**Instruction:** Instruction for the data below: set down exactly the lines from the line with "तमिलनाडु से आई" to the line with "क्या कभी हमने", inclusive, and no others.

======== Data records

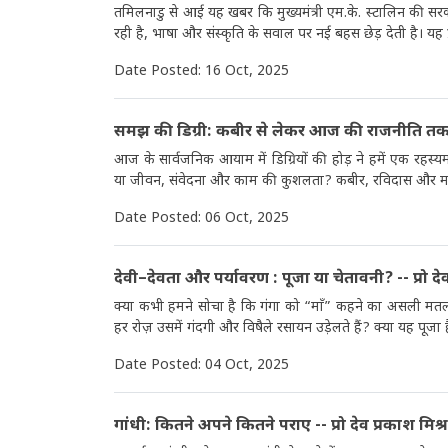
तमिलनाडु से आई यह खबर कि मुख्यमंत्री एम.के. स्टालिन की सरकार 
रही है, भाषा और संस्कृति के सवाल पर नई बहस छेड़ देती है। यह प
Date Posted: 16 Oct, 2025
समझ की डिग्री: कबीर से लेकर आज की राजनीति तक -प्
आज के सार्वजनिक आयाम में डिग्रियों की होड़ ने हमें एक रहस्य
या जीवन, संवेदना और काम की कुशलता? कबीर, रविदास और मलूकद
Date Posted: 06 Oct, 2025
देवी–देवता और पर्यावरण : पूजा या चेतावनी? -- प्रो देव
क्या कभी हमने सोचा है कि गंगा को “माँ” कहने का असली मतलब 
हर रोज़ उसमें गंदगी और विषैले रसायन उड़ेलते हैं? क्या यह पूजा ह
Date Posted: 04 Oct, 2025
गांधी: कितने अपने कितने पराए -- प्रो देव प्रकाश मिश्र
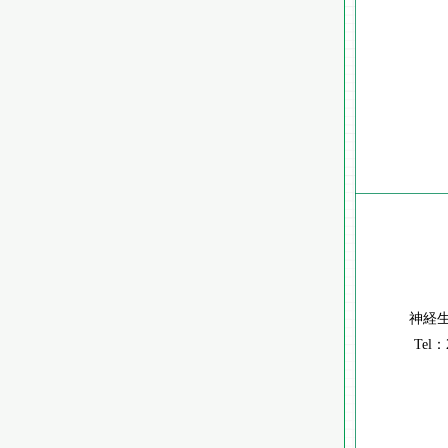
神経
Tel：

================
======== Data records

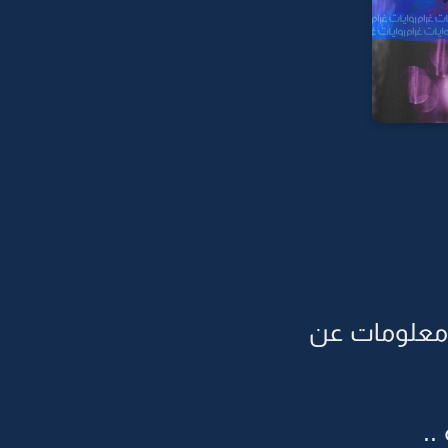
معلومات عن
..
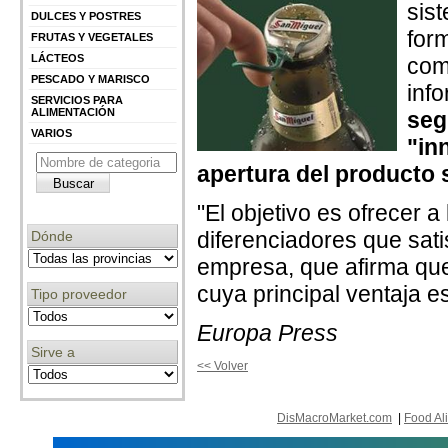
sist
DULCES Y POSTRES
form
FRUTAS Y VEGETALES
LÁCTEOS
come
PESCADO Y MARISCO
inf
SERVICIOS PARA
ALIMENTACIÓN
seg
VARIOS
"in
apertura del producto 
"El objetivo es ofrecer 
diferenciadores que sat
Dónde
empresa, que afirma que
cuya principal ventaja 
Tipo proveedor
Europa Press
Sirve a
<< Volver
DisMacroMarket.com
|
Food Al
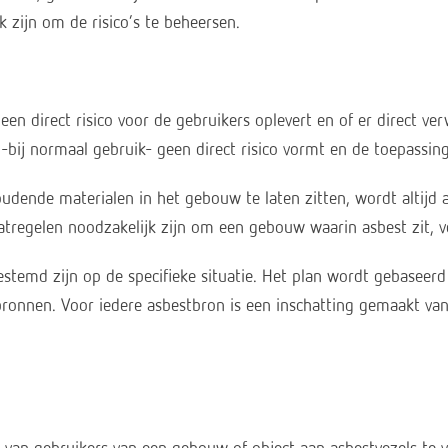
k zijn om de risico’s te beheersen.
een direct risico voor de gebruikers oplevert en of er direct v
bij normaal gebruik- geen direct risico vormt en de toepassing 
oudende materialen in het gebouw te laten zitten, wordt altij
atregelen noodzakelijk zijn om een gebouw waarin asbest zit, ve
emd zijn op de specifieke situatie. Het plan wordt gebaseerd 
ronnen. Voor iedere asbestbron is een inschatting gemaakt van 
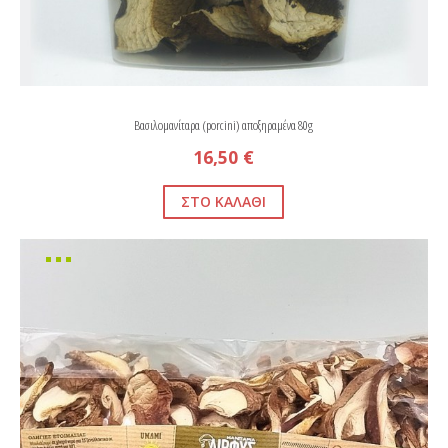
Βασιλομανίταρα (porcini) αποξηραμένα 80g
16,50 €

================

**Response to the exercise:**
तमिलनाडु से आई यह खबर कि मुख्यमंत्री एम.के. स्टालिन की सरकार 
रही है, भाषा और संस्कृति के सवाल पर नई बहस छेड़ देती है। यह प
Date Posted: 16 Oct, 2025
समझ की डिग्री: कबीर से लेकर आज की राजनीति तक -प्
आज के सार्वजनिक आयाम में डिग्रियों की होड़ ने हमें एक रहस्य
या जीवन, संवेदना और काम की कुशलता? कबीर, रविदास और मलूकद
Date Posted: 06 Oct, 2025
देवी–देवता और पर्यावरण : पूजा या चेतावनी? -- प्रो देव
क्या कभी हमने सोचा है कि गंगा को “माँ” कहने का असली मतलब 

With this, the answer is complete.